Saturday, May 8, 2010

TIME WRAP - INTERNET CONNECTION

Exactly a decade back I was one of the privileged few who had a personal computer at work with an internet connection. In those days to have an email account meant filling up a series of forms, with justification for the need to have an “expensive” mail account, when there were regular mode of communication like telephone, fax or the post. The forms needed to be submitted to the departmental head who in his own great managerial demeanor would sit on the file till you poked him about the same. Then came the monologue which by then was known to any person even remotely connected to our business unit. It came to be known as the “Great Indian Management” jargon.
Without even looking at you, scribbling on a notepad, the great manager would rue about the rising cost, the need for austerity, how receivables are increasing leading to lesser profitability, reduced sale due to lesser demand [attributed to either bad monsoon or severe health problems of anyone in Gandhi family] and self restraint in these trying times.
Then he would look up through his glasses which were just left hanging on the nose and say triumphantly that he is no bigot, he cares for his people and understands that technology is the only way for the future.
That ultimately meant that you will get your mail account in the future which can stretch from few weeks to few months.
Nowadays the same manager, when fed up from not getting the office-boy on the pantry phone for a cup of tea, sends him a text message for the same.

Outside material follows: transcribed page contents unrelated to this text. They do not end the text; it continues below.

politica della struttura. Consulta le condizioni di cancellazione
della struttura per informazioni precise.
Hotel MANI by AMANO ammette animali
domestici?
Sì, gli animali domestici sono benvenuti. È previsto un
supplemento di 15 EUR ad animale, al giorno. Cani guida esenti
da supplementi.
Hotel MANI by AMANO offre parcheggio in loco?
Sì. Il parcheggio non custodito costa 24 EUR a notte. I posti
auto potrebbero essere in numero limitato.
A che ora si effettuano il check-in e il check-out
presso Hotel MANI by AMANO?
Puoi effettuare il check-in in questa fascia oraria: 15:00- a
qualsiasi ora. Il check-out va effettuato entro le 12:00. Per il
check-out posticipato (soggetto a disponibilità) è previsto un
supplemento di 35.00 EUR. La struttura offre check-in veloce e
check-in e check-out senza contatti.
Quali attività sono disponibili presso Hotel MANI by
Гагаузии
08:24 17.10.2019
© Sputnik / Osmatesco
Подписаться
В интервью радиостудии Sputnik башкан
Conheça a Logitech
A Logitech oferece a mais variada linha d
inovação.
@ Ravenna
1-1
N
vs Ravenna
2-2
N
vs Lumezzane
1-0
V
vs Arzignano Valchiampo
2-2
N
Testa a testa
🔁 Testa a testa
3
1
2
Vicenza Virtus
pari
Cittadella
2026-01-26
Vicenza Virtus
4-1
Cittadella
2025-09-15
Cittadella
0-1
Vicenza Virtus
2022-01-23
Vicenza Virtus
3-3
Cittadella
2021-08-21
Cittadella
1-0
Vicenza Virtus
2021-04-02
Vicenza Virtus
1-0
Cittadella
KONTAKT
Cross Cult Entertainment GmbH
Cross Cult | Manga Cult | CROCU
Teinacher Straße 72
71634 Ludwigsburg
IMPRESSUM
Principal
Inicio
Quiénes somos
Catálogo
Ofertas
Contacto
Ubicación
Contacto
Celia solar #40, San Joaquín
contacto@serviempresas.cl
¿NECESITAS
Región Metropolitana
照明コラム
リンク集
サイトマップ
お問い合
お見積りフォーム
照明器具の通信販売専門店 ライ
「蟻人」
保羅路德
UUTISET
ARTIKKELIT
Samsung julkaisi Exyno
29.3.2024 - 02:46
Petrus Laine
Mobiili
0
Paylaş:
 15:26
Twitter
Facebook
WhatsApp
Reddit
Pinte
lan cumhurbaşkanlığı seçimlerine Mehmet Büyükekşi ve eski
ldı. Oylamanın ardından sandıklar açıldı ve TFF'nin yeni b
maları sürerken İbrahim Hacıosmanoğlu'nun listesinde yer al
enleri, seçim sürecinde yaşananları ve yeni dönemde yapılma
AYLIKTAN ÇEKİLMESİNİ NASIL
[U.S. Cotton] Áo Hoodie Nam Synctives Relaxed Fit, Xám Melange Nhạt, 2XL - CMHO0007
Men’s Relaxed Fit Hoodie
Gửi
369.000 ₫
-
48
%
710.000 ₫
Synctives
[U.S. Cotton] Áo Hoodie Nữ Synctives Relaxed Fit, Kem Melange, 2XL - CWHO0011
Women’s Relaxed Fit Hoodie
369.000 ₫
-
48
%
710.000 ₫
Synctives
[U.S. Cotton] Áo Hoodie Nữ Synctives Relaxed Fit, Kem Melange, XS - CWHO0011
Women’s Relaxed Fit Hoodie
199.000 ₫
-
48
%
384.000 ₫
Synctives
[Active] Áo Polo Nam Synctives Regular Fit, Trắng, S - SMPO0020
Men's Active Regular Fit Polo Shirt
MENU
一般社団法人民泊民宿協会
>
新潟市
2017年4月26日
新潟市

I had just come back from overseas training and the business unit had set a precondition that I should have a mail account and an internet connection for faster communication and updates.
The form for the internet connection needed to be signed by the director of the company, it was even beyond the jurisdiction of the “great” manager who is responsible for the profit loss account of the division. They said it is for greater good and the cost needs to be adjusted across the divisions. At one point the feeling was that an internet connection was more crucial than a couple of senior managers.
Getting the internet connection was after all not that difficult. After the form was approved it took few minutes for a person to hook up a connector into my computer and say,” Open Sesame”. There you are in front of the World Wide Web and hardly knowing what to do.

I still remember the most popular search site was AltaVista [do not know if it still exists] and the first thing everybody worth their salt and an internet connection did was to open a Hotmail account.
I was no different [I was not married then, people generally say life becomes different after marriage].
The best part of the net during those days was that most of the contents were free as most things in life in the beginning are. There was hardly any filter and the greatest demand for the internet was after office hours.
People who started packing their bags at four to catch the bus at five to get back to home suddenly felt the urge to devote more time for the good of the company.

We had the internet connection but the computer we had would have been now an archeologist’s delight.
We calculated that the time taken by the computer to start up was exactly the time for a person to finish a “Will Navy Cut” cigarette.
After hitting the “enter” key by the time a new page loaded you could very well say,” Jawaharlal Nehru liked the smell of Lady Mountbatten’s armpit and she never used a deodorant.”
Gross, but we were acting our age.
We all made these things up, thinking that some day we would tell these stories to the next generation.

We chatted after office hours, made up names, age and also gender in the chat rooms – it was fun and we did it all collectively, not in the solitude, in the remote corner of a room.
I still am in touch with a friend I met on one of the chat rooms.
Ten long years – sometimes you do not even remember how fast time catches up with you.